[TO DO]
Each record is to be copied exactly as written.

--- TASK INPUT Enclosed Below ---

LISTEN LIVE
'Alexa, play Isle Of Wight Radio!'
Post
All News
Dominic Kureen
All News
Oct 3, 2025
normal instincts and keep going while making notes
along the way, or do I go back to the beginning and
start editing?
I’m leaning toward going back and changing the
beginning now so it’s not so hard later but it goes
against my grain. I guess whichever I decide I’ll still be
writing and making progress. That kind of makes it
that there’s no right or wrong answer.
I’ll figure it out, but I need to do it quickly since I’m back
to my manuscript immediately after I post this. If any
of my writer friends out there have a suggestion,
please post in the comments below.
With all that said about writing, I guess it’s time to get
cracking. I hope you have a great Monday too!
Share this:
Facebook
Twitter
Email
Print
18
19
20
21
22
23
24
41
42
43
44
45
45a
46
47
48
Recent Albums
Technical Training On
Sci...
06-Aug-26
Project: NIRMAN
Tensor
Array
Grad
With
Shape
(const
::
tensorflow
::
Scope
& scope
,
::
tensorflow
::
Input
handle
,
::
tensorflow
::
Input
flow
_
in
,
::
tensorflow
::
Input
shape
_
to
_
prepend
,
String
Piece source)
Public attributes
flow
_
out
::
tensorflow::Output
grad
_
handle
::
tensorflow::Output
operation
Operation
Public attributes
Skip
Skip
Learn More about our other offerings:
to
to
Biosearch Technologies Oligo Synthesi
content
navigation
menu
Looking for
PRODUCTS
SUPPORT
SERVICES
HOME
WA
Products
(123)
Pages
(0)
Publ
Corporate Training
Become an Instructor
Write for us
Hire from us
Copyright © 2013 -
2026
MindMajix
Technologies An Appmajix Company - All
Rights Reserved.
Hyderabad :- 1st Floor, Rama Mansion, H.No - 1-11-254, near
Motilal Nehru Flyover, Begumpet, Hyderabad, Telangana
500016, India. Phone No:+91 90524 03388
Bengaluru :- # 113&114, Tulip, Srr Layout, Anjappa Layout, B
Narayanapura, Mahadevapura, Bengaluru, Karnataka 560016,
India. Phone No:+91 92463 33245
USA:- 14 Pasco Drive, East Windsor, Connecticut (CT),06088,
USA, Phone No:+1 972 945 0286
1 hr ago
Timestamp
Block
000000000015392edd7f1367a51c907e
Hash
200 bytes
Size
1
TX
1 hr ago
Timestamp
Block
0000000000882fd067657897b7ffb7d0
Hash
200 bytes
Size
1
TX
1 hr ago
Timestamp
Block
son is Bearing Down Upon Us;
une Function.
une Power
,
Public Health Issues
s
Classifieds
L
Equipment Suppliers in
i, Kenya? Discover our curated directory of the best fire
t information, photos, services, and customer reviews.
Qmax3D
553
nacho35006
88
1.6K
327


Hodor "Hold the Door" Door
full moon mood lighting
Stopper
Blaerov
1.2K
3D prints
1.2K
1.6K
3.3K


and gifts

--- End of Enclosed TASK INPUT ---

[RESULT OF THE TASK]
LISTEN LIVE
'Alexa, play Isle Of Wight Radio!'
Post
All News
Dominic Kureen
All News
Oct 3, 2025
normal instincts and keep going while making notes
along the way, or do I go back to the beginning and
start editing?
I’m leaning toward going back and changing the
beginning now so it’s not so hard later but it goes
against my grain. I guess whichever I decide I’ll still be
writing and making progress. That kind of makes it
that there’s no right or wrong answer.
I’ll figure it out, but I need to do it quickly since I’m back
to my manuscript immediately after I post this. If any
of my writer friends out there have a suggestion,
please post in the comments below.
With all that said about writing, I guess it’s time to get
cracking. I hope you have a great Monday too!
Share this:
Facebook
Twitter
Email
Print
18
19
20
21
22
23
24
41
42
43
44
45
45a
46
47
48
Recent Albums
Technical Training On
Sci...
06-Aug-26
Project: NIRMAN
Tensor
Array
Grad
With
Shape
(const
::
tensorflow
::
Scope
& scope
,
::
tensorflow
::
Input
handle
,
::
tensorflow
::
Input
flow
_
in
,
::
tensorflow
::
Input
shape
_
to
_
prepend
,
String
Piece source)
Public attributes
flow
_
out
::
tensorflow::Output
grad
_
handle
::
tensorflow::Output
operation
Operation
Public attributes
Skip
Skip
Learn More about our other offerings:
to
to
Biosearch Technologies Oligo Synthesi
content
navigation
menu
Looking for
PRODUCTS
SUPPORT
SERVICES
HOME
WA
Products
(123)
Pages
(0)
Publ
Corporate Training
Become an Instructor
Write for us
Hire from us
Copyright © 2013 -
2026
MindMajix
Technologies An Appmajix Company - All
Rights Reserved.
Hyderabad :- 1st Floor, Rama Mansion, H.No - 1-11-254, near
Motilal Nehru Flyover, Begumpet, Hyderabad, Telangana
500016, India. Phone No:+91 90524 03388
Bengaluru :- # 113&114, Tulip, Srr Layout, Anjappa Layout, B
Narayanapura, Mahadevapura, Bengaluru, Karnataka 560016,
India. Phone No:+91 92463 33245
USA:- 14 Pasco Drive, East Windsor, Connecticut (CT),06088,
USA, Phone No:+1 972 945 0286
1 hr ago
Timestamp
Block
000000000015392edd7f1367a51c907e
Hash
200 bytes
Size
1
TX
1 hr ago
Timestamp
Block
0000000000882fd067657897b7ffb7d0
Hash
200 bytes
Size
1
TX
1 hr ago
Timestamp
Block
son is Bearing Down Upon Us;
une Function.
une Power
,
Public Health Issues
s
Classifieds
L
Equipment Suppliers in
i, Kenya? Discover our curated directory of the best fire
t information, photos, services, and customer reviews.
Qmax3D
553
nacho35006
88
1.6K
327


Hodor "Hold the Door" Door
full moon mood lighting
Stopper
Blaerov
1.2K
3D prints
1.2K
1.6K
3.3K


and gifts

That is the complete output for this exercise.